Problems with the text encoding of GEDCOM files fall into 3 categories:
Files are encoded using an illegal codepage
Some GEDCOM 5.5 files may be encoded as UTF-8 which is not a valid text encoding for GEDCOM 5.5 files. Some have a CHAR tag value of ANSI, which is both invalid and misleading, especially as ANSI can refer to multiple codepages, although in the case of GEDCOM, most commonly codepage 1252. In other cases the text may be encoded using an entirely different codepage to that specified in the CHAR tag.
Analysis of legacy GEDCOM applications can be used to infer the most likely codepage to use in cases where the CHAR tag value refers to an illegal codepage.
Files contain a byte order mark which does not agree with the CHAR tag value
A byte order mark (BOM) is used to indicate to reading systems the text encoding of the file. It is common for a byte order mark to be specified and the CHAR tag to refer to a different type of text encoding entirely. The byte order mark should take precedence over the CHAR tag in the case of a mismatch.
Files do not contain a CHAR tag detailing the text encoding being used
Where a GEDCOM file does not contain a CHAR tag, it is difficult to automatically determine the encoding of the original file unless a BOM mark is present. This is the case for older versions of GEDCOM which did not require a CHAR tag. The system default codepage is assumed in such cases but you will need manually check the output for data corruption.

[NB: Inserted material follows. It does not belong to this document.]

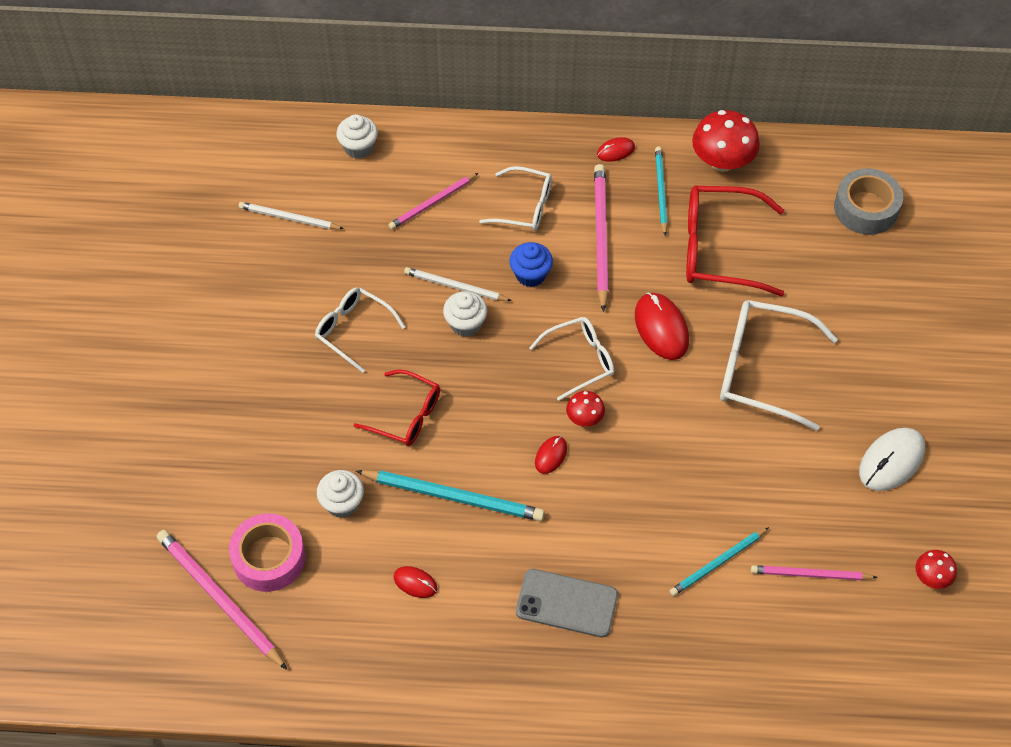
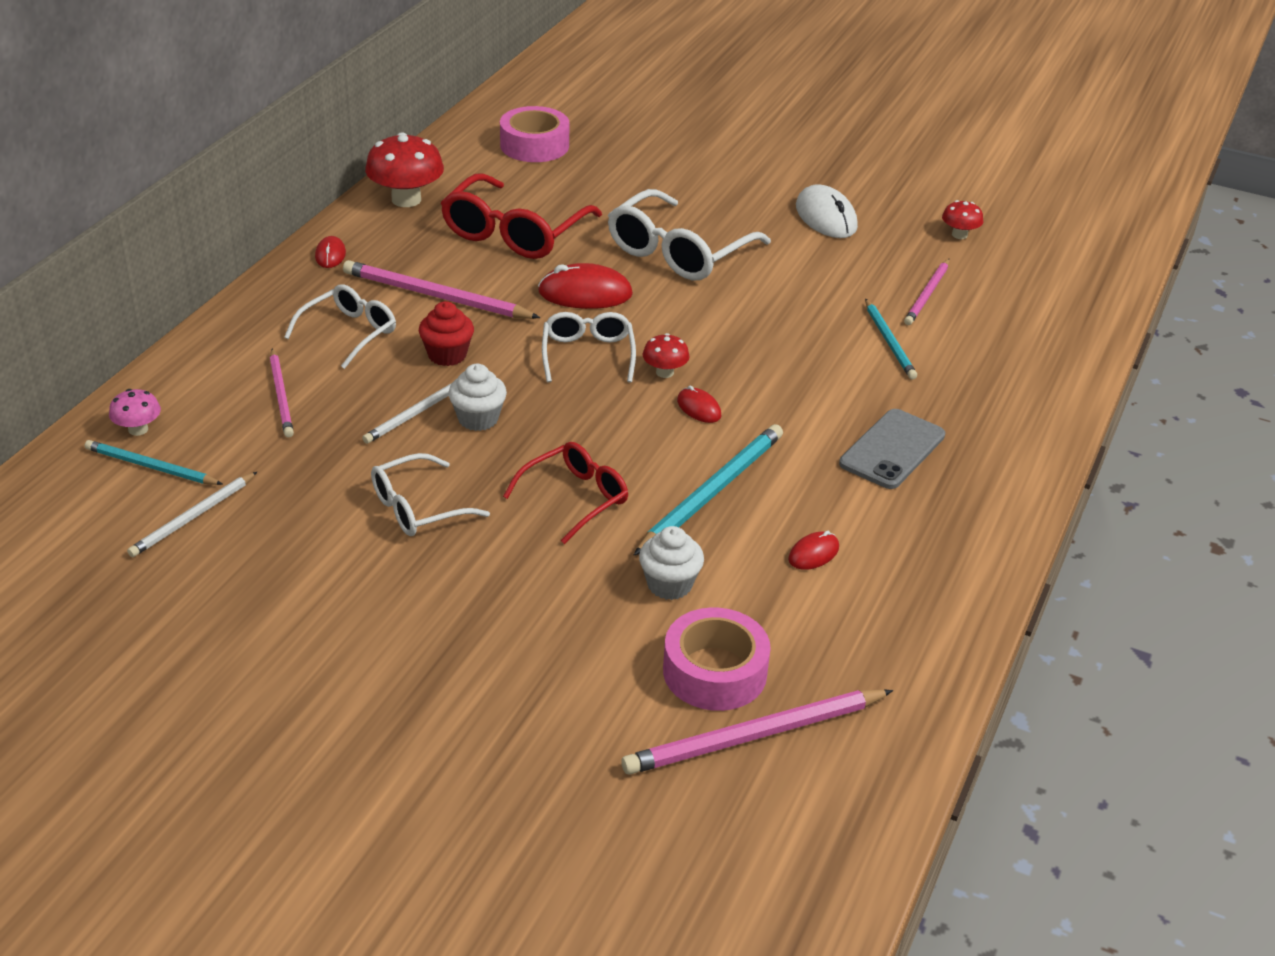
camera: 70 degrees left, 20 degrees down
white cupcake [336,114,378,159] -> pink mushroom [109,389,161,436]
blue cupcake [509,242,553,287] -> red cupcake [419,301,474,366]
turquoise pencil [655,147,668,235] -> turquoise pencil moved to [85,440,222,485]
grey tape [834,168,903,235] -> pink tape [500,106,569,162]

Selecting a custom source encoding
Sometimes you may be aware of the codepage used to create the GEDCOM file. For instance if it was hand written or subsequently edited in a text editor, the actual codepage in use may be any that was supported by the text editor. In these cases you are advised to specify the source encoding and manually check the output for data corruption. You can preview possible character encoding issues in the GEDCOM file to determine if the selected source encoding will lead to data corruption.
Some GEDCOM files can be repaired by converting the file to use a valid modern text encoding and updating the corresponding CHAR tag value in the file. GEDCOM Validator can perform this repair operation on GEDCOM files with the following versions:
|GEDCOM Version||Final text encoding||CHAR tag|
|5.2, 5.3, 5.4 and 5.5||Unicode (UTF-16)||UNICODE|
|5.5.1 and 5.6||Unicode (UTF-8)||UTF-8|
All modern applications should be able to read UTF-16 and UTF-8 encoded GEDCOM files. Use of applications not supporting UTF-8 is not recommended for new projects.
Much older GEDCOM versions do not support modern text encodings and applications may not interpret these files correctly unless the application allows you to specify the actual text encoding used to create the file. GEDCOM Validator allows you to convert such files to use Unicode (UTF-8) encoding. Whilst this is not legal GEDCOM, modern applications and text editors should be able to correctly interpret text in any GEDCOM file which is encoded using Unicode (UTF-8).